TO-DO ITEM: For every one of the data items, return its lines of text character for character, in the same order and with the same line breaks.

Data items:

******

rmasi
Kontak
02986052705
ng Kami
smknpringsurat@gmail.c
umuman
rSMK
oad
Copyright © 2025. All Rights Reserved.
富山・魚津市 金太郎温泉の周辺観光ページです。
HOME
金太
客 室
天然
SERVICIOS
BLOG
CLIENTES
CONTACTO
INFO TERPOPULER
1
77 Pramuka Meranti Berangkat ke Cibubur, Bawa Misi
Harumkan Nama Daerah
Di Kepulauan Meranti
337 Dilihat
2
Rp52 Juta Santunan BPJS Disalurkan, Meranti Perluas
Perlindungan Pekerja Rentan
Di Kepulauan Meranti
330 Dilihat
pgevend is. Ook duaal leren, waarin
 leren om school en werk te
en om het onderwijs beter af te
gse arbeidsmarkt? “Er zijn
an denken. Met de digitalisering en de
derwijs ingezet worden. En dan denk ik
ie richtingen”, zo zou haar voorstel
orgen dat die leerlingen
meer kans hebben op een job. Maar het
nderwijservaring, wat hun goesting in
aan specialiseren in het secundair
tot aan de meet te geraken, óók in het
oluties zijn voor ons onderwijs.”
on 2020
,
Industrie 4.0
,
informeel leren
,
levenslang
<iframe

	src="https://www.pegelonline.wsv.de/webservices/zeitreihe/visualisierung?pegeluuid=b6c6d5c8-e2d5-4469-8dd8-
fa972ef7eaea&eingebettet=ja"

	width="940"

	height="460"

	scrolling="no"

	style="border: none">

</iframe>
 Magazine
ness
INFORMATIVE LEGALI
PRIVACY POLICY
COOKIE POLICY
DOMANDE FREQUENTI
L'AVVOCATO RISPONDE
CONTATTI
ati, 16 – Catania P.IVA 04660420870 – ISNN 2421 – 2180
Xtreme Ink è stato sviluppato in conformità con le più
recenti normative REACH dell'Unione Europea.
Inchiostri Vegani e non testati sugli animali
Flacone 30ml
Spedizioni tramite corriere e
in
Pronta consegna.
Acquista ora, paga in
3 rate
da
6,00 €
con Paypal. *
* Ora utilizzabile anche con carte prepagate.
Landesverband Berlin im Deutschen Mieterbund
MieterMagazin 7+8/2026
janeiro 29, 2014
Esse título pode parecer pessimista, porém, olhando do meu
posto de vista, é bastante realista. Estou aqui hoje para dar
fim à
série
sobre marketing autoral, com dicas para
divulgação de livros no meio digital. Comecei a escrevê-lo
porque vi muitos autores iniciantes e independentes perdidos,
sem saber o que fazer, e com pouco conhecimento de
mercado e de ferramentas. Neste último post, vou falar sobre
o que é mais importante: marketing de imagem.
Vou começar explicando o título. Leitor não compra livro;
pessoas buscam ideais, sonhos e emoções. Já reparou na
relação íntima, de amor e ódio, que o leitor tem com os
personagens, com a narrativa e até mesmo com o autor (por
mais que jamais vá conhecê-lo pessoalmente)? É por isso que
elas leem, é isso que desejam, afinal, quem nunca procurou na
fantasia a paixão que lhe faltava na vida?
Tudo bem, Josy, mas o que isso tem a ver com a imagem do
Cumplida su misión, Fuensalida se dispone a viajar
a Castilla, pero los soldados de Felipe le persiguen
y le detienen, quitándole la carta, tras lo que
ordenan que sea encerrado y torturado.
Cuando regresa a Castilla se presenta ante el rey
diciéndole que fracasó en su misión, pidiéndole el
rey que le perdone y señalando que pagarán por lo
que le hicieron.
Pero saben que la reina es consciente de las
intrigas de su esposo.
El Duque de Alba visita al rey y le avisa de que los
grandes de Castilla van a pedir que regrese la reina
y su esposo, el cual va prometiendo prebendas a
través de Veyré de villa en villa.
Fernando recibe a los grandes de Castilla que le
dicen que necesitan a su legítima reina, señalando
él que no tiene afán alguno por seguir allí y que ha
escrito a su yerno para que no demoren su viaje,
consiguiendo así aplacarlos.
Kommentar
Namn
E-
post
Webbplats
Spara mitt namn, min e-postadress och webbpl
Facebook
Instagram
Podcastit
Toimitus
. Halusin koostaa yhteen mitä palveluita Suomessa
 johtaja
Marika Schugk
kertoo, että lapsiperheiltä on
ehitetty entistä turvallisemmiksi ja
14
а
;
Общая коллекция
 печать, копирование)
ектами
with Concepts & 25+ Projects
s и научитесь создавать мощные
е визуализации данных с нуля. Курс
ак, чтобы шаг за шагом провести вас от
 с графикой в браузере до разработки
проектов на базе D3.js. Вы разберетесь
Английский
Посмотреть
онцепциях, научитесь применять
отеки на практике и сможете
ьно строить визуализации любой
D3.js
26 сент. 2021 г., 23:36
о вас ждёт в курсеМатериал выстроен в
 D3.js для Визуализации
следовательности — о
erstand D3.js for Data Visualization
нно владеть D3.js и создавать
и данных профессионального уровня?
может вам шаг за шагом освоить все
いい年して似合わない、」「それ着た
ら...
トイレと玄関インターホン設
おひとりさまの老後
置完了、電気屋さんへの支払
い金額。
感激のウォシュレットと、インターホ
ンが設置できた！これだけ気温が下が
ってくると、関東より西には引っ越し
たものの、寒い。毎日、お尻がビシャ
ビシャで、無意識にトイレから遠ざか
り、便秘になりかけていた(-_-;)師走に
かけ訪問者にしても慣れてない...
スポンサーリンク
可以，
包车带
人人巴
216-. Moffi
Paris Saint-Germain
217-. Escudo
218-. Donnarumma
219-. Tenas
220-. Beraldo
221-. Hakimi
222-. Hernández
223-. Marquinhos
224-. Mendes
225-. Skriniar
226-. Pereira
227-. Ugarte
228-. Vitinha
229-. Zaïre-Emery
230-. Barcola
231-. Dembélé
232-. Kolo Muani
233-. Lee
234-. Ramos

******

RESPONSE BELOW:
rmasi
Kontak
02986052705
ng Kami
smknpringsurat@gmail.c
umuman
rSMK
oad
Copyright © 2025. All Rights Reserved.
富山・魚津市 金太郎温泉の周辺観光ページです。
HOME
金太
客 室
天然
SERVICIOS
BLOG
CLIENTES
CONTACTO
INFO TERPOPULER
1
77 Pramuka Meranti Berangkat ke Cibubur, Bawa Misi
Harumkan Nama Daerah
Di Kepulauan Meranti
337 Dilihat
2
Rp52 Juta Santunan BPJS Disalurkan, Meranti Perluas
Perlindungan Pekerja Rentan
Di Kepulauan Meranti
330 Dilihat
pgevend is. Ook duaal leren, waarin
 leren om school en werk te
en om het onderwijs beter af te
gse arbeidsmarkt? “Er zijn
an denken. Met de digitalisering en de
derwijs ingezet worden. En dan denk ik
ie richtingen”, zo zou haar voorstel
orgen dat die leerlingen
meer kans hebben op een job. Maar het
nderwijservaring, wat hun goesting in
aan specialiseren in het secundair
tot aan de meet te geraken, óók in het
oluties zijn voor ons onderwijs.”
on 2020
,
Industrie 4.0
,
informeel leren
,
levenslang
<iframe

	src="https://www.pegelonline.wsv.de/webservices/zeitreihe/visualisierung?pegeluuid=b6c6d5c8-e2d5-4469-8dd8-
fa972ef7eaea&eingebettet=ja"

	width="940"

	height="460"

	scrolling="no"

	style="border: none">

</iframe>
 Magazine
ness
INFORMATIVE LEGALI
PRIVACY POLICY
COOKIE POLICY
DOMANDE FREQUENTI
L'AVVOCATO RISPONDE
CONTATTI
ati, 16 – Catania P.IVA 04660420870 – ISNN 2421 – 2180
Xtreme Ink è stato sviluppato in conformità con le più
recenti normative REACH dell'Unione Europea.
Inchiostri Vegani e non testati sugli animali
Flacone 30ml
Spedizioni tramite corriere e
in
Pronta consegna.
Acquista ora, paga in
3 rate
da
6,00 €
con Paypal. *
* Ora utilizzabile anche con carte prepagate.
Landesverband Berlin im Deutschen Mieterbund
MieterMagazin 7+8/2026
janeiro 29, 2014
Esse título pode parecer pessimista, porém, olhando do meu
posto de vista, é bastante realista. Estou aqui hoje para dar
fim à
série
sobre marketing autoral, com dicas para
divulgação de livros no meio digital. Comecei a escrevê-lo
porque vi muitos autores iniciantes e independentes perdidos,
sem saber o que fazer, e com pouco conhecimento de
mercado e de ferramentas. Neste último post, vou falar sobre
o que é mais importante: marketing de imagem.
Vou começar explicando o título. Leitor não compra livro;
pessoas buscam ideais, sonhos e emoções. Já reparou na
relação íntima, de amor e ódio, que o leitor tem com os
personagens, com a narrativa e até mesmo com o autor (por
mais que jamais vá conhecê-lo pessoalmente)? É por isso que
elas leem, é isso que desejam, afinal, quem nunca procurou na
fantasia a paixão que lhe faltava na vida?
Tudo bem, Josy, mas o que isso tem a ver com a imagem do
Cumplida su misión, Fuensalida se dispone a viajar
a Castilla, pero los soldados de Felipe le persiguen
y le detienen, quitándole la carta, tras lo que
ordenan que sea encerrado y torturado.
Cuando regresa a Castilla se presenta ante el rey
diciéndole que fracasó en su misión, pidiéndole el
rey que le perdone y señalando que pagarán por lo
que le hicieron.
Pero saben que la reina es consciente de las
intrigas de su esposo.
El Duque de Alba visita al rey y le avisa de que los
grandes de Castilla van a pedir que regrese la reina
y su esposo, el cual va prometiendo prebendas a
través de Veyré de villa en villa.
Fernando recibe a los grandes de Castilla que le
dicen que necesitan a su legítima reina, señalando
él que no tiene afán alguno por seguir allí y que ha
escrito a su yerno para que no demoren su viaje,
consiguiendo así aplacarlos.
Kommentar
Namn
E-
post
Webbplats
Spara mitt namn, min e-postadress och webbpl
Facebook
Instagram
Podcastit
Toimitus
. Halusin koostaa yhteen mitä palveluita Suomessa
 johtaja
Marika Schugk
kertoo, että lapsiperheiltä on
ehitetty entistä turvallisemmiksi ja
14
а
;
Общая коллекция
 печать, копирование)
ектами
with Concepts & 25+ Projects
s и научитесь создавать мощные
е визуализации данных с нуля. Курс
ак, чтобы шаг за шагом провести вас от
 с графикой в браузере до разработки
проектов на базе D3.js. Вы разберетесь
Английский
Посмотреть
онцепциях, научитесь применять
отеки на практике и сможете
ьно строить визуализации любой
D3.js
26 сент. 2021 г., 23:36
о вас ждёт в курсеМатериал выстроен в
 D3.js для Визуализации
следовательности — о
erstand D3.js for Data Visualization
нно владеть D3.js и создавать
и данных профессионального уровня?
может вам шаг за шагом освоить все
いい年して似合わない、」「それ着た
ら...
トイレと玄関インターホン設
おひとりさまの老後
置完了、電気屋さんへの支払
い金額。
感激のウォシュレットと、インターホ
ンが設置できた！これだけ気温が下が
ってくると、関東より西には引っ越し
たものの、寒い。毎日、お尻がビシャ
ビシャで、無意識にトイレから遠ざか
り、便秘になりかけていた(-_-;)師走に
かけ訪問者にしても慣れてない...
スポンサーリンク
可以，
包车带
人人巴
216-. Moffi
Paris Saint-Germain
217-. Escudo
218-. Donnarumma
219-. Tenas
220-. Beraldo
221-. Hakimi
222-. Hernández
223-. Marquinhos
224-. Mendes
225-. Skriniar
226-. Pereira
227-. Ugarte
228-. Vitinha
229-. Zaïre-Emery
230-. Barcola
231-. Dembélé
232-. Kolo Muani
233-. Lee
234-. Ramos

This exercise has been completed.